Patients are kept as comfortable as possible with several different medications—some relieve pain and relieve anxiety. Hospital staff will ask the child’s parents for their input on how to best comfort and soothe the child.
As the child recovers, they will begin eating, being out of the bed in a parent’s lap, or walking (if they are old enough). Before the child is discharged from the hospital, parents will learn how to care for the child at home. The staff will provide instructions regarding medications, activity limitations and follow-up appointments before the child is discharged.
How is a child cared for at home after discharge?
Most infants and older children feel comfortable when they go home. Pain medications, such as acetaminophen or ibuprofen, may be recommended to keep the child comfortable. The child’s physician will discuss pain control before leaving the hospital.
Often, infants who fed poorly prior to surgery have more energy after the recuperation period, and begin to eat better and gain weight faster. High-calorie formulas may be needed for several weeks or months after surgery to help the child catch up growth-wise. Tube feedings may also be helpful until the child is able to feed better.
After surgery, older children can usually handle small amounts of light activity. Right after surgery, children may become tired easily and sleep more than they did before the procedure. Within a few weeks, however, the child may be fully recovered.
Parents may receive additional instructions from the child’s physicians and the hospital staff.
What is the long-term outlook after truncus arteriosus repair?
Most children who have had truncus arteriosus surgical repair will live healthy lives. Activity levels, appetite and growth will eventually return to normal in most children.
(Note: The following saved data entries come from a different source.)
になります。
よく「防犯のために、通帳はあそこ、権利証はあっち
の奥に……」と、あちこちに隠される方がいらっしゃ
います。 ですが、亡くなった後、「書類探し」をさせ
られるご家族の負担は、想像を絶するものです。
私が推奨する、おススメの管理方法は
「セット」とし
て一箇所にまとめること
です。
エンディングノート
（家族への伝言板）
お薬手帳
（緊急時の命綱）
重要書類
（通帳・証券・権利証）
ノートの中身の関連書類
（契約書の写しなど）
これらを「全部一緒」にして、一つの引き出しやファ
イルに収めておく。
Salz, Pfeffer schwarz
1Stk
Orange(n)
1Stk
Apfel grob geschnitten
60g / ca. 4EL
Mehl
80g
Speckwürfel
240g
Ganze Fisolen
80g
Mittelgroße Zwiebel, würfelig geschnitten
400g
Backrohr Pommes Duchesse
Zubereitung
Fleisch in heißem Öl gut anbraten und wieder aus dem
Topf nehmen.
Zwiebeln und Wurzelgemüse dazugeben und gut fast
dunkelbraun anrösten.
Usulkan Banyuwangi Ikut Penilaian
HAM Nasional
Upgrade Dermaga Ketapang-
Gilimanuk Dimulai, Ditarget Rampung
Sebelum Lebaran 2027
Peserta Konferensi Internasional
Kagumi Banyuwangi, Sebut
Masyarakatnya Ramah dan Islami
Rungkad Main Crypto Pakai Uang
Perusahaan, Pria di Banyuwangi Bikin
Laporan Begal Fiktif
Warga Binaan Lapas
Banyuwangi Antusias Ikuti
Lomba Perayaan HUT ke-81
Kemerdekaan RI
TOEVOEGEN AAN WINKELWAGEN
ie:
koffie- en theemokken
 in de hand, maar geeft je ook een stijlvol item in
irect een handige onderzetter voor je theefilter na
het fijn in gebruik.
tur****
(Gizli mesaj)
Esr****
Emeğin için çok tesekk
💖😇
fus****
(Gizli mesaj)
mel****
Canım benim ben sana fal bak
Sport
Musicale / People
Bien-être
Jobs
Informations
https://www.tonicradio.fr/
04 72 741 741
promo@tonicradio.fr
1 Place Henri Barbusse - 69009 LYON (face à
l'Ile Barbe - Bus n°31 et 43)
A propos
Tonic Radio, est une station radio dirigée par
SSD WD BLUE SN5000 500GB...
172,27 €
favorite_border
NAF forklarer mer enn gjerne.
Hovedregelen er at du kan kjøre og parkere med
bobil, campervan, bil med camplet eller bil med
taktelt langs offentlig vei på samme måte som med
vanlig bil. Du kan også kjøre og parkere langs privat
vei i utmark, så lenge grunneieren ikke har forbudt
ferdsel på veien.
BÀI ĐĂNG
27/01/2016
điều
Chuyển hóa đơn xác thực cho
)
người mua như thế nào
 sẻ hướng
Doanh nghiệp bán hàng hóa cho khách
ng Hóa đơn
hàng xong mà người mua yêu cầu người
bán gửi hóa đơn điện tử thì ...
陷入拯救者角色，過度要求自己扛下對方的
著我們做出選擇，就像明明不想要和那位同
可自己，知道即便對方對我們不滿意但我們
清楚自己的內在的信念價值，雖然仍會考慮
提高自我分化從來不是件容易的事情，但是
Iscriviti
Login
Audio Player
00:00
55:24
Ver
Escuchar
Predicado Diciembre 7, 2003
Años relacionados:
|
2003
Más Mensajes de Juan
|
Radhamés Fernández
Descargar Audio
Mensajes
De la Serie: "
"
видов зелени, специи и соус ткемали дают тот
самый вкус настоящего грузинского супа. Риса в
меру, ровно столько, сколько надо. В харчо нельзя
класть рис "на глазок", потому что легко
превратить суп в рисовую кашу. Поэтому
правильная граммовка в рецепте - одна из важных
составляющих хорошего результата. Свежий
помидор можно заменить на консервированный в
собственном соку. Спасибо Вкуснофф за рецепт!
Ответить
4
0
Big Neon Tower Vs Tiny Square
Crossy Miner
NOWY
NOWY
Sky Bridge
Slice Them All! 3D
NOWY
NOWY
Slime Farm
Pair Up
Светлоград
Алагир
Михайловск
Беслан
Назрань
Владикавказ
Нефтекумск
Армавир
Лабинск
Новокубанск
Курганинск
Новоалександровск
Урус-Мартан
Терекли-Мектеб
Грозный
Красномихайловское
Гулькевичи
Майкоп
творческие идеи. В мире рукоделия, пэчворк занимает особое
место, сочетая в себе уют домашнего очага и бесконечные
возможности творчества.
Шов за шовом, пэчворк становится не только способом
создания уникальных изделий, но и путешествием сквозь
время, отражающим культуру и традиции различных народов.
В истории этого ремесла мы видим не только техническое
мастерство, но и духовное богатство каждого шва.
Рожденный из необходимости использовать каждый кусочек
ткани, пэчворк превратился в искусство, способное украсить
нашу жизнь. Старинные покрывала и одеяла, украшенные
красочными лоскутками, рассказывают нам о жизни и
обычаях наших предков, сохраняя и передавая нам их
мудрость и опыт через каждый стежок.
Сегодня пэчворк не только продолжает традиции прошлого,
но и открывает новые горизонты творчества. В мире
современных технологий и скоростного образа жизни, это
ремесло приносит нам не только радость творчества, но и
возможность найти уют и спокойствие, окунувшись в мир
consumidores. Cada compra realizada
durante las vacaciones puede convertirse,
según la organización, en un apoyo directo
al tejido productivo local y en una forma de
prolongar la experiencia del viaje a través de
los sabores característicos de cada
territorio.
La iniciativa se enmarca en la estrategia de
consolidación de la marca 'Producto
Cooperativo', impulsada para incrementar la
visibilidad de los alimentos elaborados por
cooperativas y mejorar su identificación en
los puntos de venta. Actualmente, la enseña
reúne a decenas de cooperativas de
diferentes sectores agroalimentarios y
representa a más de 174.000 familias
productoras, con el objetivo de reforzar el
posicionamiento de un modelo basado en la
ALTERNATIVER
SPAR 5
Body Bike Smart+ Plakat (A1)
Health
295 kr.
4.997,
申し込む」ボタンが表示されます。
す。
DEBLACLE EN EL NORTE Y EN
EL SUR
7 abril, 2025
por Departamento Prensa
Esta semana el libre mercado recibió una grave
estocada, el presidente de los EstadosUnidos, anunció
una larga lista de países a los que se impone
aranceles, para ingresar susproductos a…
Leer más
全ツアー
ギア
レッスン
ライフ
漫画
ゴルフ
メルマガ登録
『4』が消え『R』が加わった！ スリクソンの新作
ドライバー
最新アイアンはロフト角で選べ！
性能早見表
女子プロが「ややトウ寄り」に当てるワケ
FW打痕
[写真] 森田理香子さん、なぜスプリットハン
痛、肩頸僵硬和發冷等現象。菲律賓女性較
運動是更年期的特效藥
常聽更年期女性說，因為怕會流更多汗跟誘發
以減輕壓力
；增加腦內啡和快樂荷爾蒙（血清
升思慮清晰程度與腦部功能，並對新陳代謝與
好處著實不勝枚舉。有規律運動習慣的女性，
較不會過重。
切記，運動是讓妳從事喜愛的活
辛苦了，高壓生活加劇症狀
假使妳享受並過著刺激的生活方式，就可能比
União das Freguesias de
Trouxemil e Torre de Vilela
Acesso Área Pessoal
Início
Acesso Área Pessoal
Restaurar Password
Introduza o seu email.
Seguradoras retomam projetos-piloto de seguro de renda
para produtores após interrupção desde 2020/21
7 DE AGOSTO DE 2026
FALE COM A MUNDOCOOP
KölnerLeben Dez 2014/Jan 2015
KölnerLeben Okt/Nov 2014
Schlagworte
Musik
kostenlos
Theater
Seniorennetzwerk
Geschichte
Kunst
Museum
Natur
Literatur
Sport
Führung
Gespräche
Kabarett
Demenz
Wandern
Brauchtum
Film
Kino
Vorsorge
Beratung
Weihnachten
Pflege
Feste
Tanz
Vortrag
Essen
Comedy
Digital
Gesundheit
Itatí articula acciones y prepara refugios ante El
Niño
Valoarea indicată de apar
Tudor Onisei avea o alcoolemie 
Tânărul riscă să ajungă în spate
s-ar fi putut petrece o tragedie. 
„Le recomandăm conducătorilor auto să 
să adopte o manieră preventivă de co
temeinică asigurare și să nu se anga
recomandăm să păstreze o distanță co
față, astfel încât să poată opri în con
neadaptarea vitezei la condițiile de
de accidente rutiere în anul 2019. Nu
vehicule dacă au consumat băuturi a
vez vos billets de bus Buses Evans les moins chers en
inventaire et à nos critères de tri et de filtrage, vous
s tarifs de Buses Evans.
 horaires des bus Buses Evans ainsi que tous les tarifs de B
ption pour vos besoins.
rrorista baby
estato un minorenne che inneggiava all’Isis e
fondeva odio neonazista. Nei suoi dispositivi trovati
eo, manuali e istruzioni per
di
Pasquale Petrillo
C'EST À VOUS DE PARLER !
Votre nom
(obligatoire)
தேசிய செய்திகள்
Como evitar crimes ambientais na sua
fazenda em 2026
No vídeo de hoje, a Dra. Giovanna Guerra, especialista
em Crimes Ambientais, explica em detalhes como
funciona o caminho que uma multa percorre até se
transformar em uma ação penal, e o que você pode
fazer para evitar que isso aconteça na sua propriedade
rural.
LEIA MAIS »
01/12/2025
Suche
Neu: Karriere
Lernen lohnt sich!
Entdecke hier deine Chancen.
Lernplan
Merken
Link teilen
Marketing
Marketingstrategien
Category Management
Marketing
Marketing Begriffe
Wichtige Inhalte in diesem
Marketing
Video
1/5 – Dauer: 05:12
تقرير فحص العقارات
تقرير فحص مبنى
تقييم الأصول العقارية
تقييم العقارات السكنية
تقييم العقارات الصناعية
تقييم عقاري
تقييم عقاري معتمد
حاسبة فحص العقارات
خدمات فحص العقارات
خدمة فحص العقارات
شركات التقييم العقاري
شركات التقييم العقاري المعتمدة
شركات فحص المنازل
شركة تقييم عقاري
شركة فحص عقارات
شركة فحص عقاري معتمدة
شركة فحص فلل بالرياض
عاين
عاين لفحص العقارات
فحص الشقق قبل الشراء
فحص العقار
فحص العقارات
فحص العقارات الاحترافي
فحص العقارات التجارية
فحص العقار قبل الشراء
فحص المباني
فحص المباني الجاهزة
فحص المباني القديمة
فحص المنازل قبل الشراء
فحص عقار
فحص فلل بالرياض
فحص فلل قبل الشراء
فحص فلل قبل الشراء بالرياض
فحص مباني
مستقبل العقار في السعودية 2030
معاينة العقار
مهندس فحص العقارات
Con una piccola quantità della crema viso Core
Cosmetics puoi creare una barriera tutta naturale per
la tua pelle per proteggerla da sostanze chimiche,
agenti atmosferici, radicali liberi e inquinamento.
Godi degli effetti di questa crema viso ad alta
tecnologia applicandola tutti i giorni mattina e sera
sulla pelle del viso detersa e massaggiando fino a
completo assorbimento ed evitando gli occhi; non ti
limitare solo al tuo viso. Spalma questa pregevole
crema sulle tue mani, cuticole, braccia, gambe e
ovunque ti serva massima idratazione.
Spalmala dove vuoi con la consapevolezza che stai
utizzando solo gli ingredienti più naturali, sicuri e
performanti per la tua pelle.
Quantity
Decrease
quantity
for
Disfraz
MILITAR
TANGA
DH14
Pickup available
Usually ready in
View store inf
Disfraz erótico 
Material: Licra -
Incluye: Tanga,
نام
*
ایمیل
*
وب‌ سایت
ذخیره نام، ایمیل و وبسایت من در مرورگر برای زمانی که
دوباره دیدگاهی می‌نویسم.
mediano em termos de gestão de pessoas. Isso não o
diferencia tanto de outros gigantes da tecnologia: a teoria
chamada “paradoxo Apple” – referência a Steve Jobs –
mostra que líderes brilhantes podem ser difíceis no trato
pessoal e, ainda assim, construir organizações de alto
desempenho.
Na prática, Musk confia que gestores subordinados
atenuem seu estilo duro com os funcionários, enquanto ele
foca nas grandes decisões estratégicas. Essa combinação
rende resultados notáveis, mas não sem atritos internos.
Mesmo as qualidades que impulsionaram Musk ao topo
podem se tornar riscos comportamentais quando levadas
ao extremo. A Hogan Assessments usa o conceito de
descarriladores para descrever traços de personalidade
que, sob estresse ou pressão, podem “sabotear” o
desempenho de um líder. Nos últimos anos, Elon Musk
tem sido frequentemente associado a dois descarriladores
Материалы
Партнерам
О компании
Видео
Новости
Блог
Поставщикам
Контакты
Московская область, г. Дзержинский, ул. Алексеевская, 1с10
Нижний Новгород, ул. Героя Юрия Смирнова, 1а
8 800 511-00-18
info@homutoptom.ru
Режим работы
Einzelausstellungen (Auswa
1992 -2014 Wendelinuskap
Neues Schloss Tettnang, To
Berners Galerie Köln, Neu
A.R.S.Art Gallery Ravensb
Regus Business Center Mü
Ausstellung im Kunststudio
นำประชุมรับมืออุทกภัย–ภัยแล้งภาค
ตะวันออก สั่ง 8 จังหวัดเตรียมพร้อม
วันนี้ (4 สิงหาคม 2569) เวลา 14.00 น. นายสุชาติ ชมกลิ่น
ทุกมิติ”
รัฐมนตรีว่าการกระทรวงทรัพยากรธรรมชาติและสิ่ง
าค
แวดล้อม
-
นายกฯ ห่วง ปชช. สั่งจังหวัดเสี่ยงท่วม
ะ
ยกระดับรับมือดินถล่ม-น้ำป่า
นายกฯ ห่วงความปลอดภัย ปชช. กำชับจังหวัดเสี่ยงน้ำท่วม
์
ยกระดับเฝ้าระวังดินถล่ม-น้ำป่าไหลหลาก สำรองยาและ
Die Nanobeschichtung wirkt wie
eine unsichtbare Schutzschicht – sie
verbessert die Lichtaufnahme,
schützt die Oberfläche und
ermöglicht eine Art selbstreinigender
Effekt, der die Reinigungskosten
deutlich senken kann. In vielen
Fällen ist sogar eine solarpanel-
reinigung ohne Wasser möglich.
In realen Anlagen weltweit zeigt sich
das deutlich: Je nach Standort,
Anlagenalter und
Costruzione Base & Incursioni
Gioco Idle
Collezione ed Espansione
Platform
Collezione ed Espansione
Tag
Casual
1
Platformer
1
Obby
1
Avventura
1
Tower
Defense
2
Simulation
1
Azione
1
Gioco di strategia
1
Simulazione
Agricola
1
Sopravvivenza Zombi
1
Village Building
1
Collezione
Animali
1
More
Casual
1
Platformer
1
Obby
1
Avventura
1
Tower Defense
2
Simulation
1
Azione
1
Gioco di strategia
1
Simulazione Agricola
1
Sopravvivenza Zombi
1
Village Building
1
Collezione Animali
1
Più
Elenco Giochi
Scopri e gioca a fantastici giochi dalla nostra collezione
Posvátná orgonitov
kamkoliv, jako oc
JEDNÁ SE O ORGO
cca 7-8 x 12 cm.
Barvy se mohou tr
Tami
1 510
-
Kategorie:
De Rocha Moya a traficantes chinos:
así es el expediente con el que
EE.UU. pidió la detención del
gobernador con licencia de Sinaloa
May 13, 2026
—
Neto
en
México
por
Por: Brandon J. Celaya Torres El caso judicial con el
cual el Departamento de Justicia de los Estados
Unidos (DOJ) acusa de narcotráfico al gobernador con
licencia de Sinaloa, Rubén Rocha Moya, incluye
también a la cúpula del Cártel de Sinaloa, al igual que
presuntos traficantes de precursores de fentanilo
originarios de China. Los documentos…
Future intervention may be necessary if the pulmonary artery branches were small and do not grow well after surgery. The homograft or conduit connecting the right ventricle to the pulmonary artery will also need to be replaced in the future as the child grows. Surgery in young adulthood is often needed to replace the conduit and/or the valve.
The child’s cardiologist may recommend that antibiotics be given to prevent bacterial endocarditis because of the homograft or conduit.
The experts at the CHOC Heart Institute will follow the patient throughout childhood and into early adulthood to monitor the child’s ongoing health. Regular follow-up visits with the child’s cardiologist are crucial to maintain the child’s health.